08:17But if you go and look at Microsoft, for example, none of the data centers that they have announced
08:21have broken ground since 2023 have actually been finished.
08:26The Fairwater data centers, they are, they've said that that was fully complete.
08:31It's not even half complete.
08:33It's one of the strangest things I've seen in history.
08:36And I think what it is, is that these companies know that they can get away with it.
08:39They know that the SEC scrutiny isn't there.
08:42And they also know that the froth is big enough that everyone kind of loses together.
08:46It all comes out in the wash when it's proven that there is not a there there.
08:50Do you get calls from these companies?
08:52No, I don't hear back from Microsoft or OpenAI or any of them.
08:56But you reach out?
08:57I do.
08:57I ask for comment and they just, I guess my email gets lost.
09:00Sam Orman, Dario Amadei, there's PR people have mentioned coming on my show, but then they
09:05go quiet, probably because I'm quite critical of them.
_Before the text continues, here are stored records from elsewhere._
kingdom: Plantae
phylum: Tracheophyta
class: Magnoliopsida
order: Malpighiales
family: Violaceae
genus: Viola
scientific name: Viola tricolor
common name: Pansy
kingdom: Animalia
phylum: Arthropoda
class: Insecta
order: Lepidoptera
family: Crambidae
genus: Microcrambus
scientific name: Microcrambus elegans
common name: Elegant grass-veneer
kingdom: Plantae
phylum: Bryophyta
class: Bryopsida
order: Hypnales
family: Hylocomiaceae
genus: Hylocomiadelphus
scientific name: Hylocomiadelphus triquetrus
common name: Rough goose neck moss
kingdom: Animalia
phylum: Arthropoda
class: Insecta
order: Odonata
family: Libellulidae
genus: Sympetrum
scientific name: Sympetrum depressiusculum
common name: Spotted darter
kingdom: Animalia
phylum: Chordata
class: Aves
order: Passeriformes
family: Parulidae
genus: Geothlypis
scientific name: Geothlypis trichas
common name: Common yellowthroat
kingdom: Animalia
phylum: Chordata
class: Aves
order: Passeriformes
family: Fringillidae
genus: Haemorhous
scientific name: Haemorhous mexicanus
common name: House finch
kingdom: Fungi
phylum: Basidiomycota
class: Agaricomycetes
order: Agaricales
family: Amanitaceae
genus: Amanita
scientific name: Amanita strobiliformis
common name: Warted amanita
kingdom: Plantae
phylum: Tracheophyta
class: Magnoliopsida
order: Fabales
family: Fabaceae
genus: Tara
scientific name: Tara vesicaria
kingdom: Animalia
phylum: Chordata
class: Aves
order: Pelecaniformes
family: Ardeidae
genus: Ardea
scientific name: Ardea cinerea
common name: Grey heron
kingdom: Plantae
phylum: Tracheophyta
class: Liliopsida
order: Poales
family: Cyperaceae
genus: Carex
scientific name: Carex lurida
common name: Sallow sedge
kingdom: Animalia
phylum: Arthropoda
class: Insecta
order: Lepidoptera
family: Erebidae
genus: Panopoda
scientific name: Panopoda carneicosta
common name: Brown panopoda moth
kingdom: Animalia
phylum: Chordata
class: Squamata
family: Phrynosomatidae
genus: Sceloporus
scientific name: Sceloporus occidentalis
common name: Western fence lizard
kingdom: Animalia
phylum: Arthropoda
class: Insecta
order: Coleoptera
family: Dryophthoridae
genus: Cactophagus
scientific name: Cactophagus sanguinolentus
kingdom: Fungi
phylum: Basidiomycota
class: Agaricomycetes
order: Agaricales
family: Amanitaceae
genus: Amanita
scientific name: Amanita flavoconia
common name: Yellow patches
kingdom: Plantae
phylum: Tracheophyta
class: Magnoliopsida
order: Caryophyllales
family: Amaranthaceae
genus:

09:07They know I'd ask the questions they don't want to answer.
09:09Why do you think, I want to poke at something that you mentioned earlier.
09:12Why do you think OpenAI and Anthropics shouldn't be allowed to go public?
09:15Because they are lossy companies.
09:18They do not have a path to profitability.
09:21Anthropics, they leaked or however, that they were profitable.
09:24They were profitable in two months when Elon Musk, they gave them a discount on their compute
09:29through SpaceX.
09:30Clearly planned leaks.
09:33Clearly planned financial engineering.
09:35No normal profitable company does things like this.
09:38OpenAI and Anthropics are both horribly unprofitable and they are not getting better.
09:44The information reported a few weeks ago, OpenAI had a negative 122% non-gap operating
09:51margin in the last quarter.
09:52But again, just because a company doesn't make money doesn't mean it shouldn't go public.
09:57Just because a company is not profitable doesn't mean it shouldn't go public.
10:00Let me reframe this then.
10:01I don't think these companies will survive.
10:03Okay.
10:04And I think that investors are doing exit liquidity for venture capital.
10:09And I think that these are dangerous, unstable companies that have faced basically no real
10:14scrutiny for most of the years of their investment.
10:17You have journalists and analysts who are actively cheering them on.
10:21This is a dangerous precedent and it's a dangerous thing for retail investors who are
10:26being conned by this.
10:27And I mean the whole ROI conversation, that is a result of most people experiencing AI
10:34via subscriptions that are subsidized, meaning you can burn anywhere from $3 to $13.50 for
10:39every dollar of your subscription.
10:41So people don't know how much this stuff actually costs and they are investing and believing in
10:44it and creating workflows around it based on services they likely cannot afford long-term.
10:50Just got 20 seconds here.
10:51So we have a story.
10:52Uber has set usage caps on some AI-powered tools used by its staff to manage costs after blowing
10:57through its AI budget earlier this year.
10:59We're going to increasingly see these stories in your view?
11:02Yes, we will.
11:02And we've already heard a similar story coming out of Walmart, I think Bloomberg reported yesterday.